Sosialisasi Bimbingan Pra Nikah Remaja Usia Sekolah di MA Asy-Syafi’iyah Nabire

Nabire, Bertempat di MA Asy-Syafi’iyah Nabire, telah dilaksanakan Sosialisasi tentang Bimbingan Perkawinan Pra Nikah Remaja Usia Sekolah, Selasa (15/03/22).
Kegiatan ini dilaksanakan oleh Bimas Islam pada Kantor Kementerian Agama Kabupaten Nabire dengan Narasumber Kepala Seksi Bimas Islam Drs.

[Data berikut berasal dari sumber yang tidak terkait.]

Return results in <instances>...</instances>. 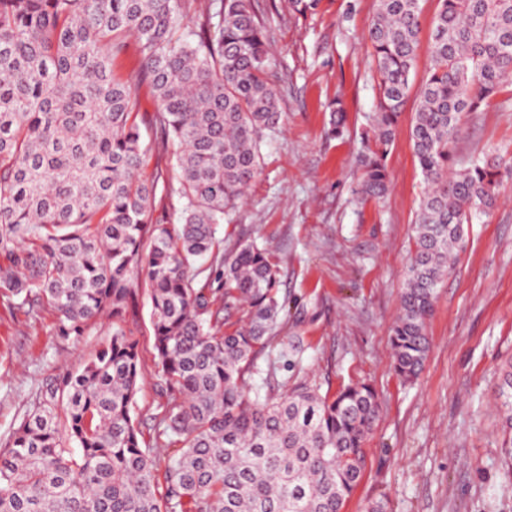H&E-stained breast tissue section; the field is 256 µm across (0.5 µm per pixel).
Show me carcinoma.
<instances>
[{
  "mask_svg": "<svg viewBox=\"0 0 512 512\" xmlns=\"http://www.w3.org/2000/svg\"><path fill=\"white\" fill-rule=\"evenodd\" d=\"M0 0V295L59 335L112 318V337L77 370L62 368L0 447V512H342L379 416L375 391L329 398L299 384L250 397L246 376L299 365L278 348L290 301L265 249L221 255L216 225L262 169L260 138L281 119L256 0ZM300 15L320 0H288ZM431 61L411 127L424 180L415 250L392 327L394 370L414 381L427 359L437 290L468 224L496 204L499 155L455 160L463 118L512 87V0H438ZM419 0H377L366 39L378 77L374 136L358 193L389 187L386 158L409 96ZM135 37L137 75L115 62ZM151 85L154 147L137 89ZM174 147L177 185L161 162ZM157 152L152 178L142 176ZM182 202L180 224L155 216L157 193ZM144 280L164 382L145 442L135 418L140 350L118 321ZM240 303L249 321L224 331ZM498 410L512 471V363ZM164 467L165 492L158 490Z\"/></svg>",
  "mask_w": 512,
  "mask_h": 512,
  "instance_id": "1",
  "label": "carcinoma"
}]
</instances>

Gani Difinubun.
Kegiatan diawali dengan sambutan dari Kepala Sub Bagian Tata Usaha Kantor Kementerian Agama Kabupaten Nabire, Robert Wopairi, S.Th.
Dalam sambutannya, Kasubbag TU Kemenag Nabire mengatakan bahwa kegiatan ini sangat Penting untuk membekali para siswa di usia remaja dan sebagai generasi penerus bangsa, dengan demikian maka anak muda perluh menyikapi persoalan yang dinamis di era globalisasi dan informasi yang berkembang saat ini agar dapat menentukan kapan akan dilangsungkan pernikahan dalam usia yang ideal.
Yang dimaksud dengan usia ideal adalah 25 tahun bagi laki-laki dan perempuan minimal 21 tahun. dan pernikahan harus dipersiapkan secara matang oleh calon pengantin agar tidak terjadi perceraian diusia perkawinan yang masih muda dikarenakan kurangnya pengetahuan dan persiapan yang matang.
Oleh karena itu, ia berharap, selain keluarga, sekolah MA Asy Syafiiyah Nabire juga bisa berperan memberikan sosialisasi bimbingan pra nikah melalui unit-unit Kantor Urusan Agama (KUA) di Distrik kepada para siswanya tentang dampak negatif di jaman milenial.
Di tempat yang sama, Kepala seksi Bimas Islam, Drs. Gani Difinubun, menyampaikan Implementasi tentang Undang-Undang No. 16 Tahun 2019 merupakan Perubahan atas Undang Undang Nomor 1 Tahun 1974 tentang Perkawinan yang substansi perubahannya adalah terkait dengan batas usia menikah yang diperbolehkan.
Dalam penyampaian terkait UU tersebut, Kepala Seksi Bimas Islam, Drs.Gani Difinubun, lebih menekankan kepada proses dari pernikahan serta usia yang diperbolehkan untuk menikah.
Kegiatan ini bersifat internal yang diikuti oleh peserta dari MA Asy-Syafi’iyah. Jumlah siswa yang mengikuti kegiatan ini sebanyak 50 orang siswa.
Terlihat para siswa-siswi yang mengikuti kegiatan ini, sangat antusias dalam mendengarkan penjelasan tentang undang-undang yang menyangkut pernikahan ini.
Lanjut ketua Panitia Penyelenggara Kasmiati Aminuddin Latif, S.Hi, kegiatan ini bertujuan untuk memberikan kesempatan kepada remaja usia sekolah untuk meningkatkan wawasan yang terkait dengan perkawinan dan keluarga, dan untuk mempersiapkan keluarga sakinah,mawaddah, Warahmah agar dapat menghindari terjadinya pernikahan dini dan mengurangi/ menekan timbulnya KDRT (Kekerasan Dalam Rumah Tanggah) setelah menikah nanti, berlangsung dengan penuh Hikma dan kekeluargaan.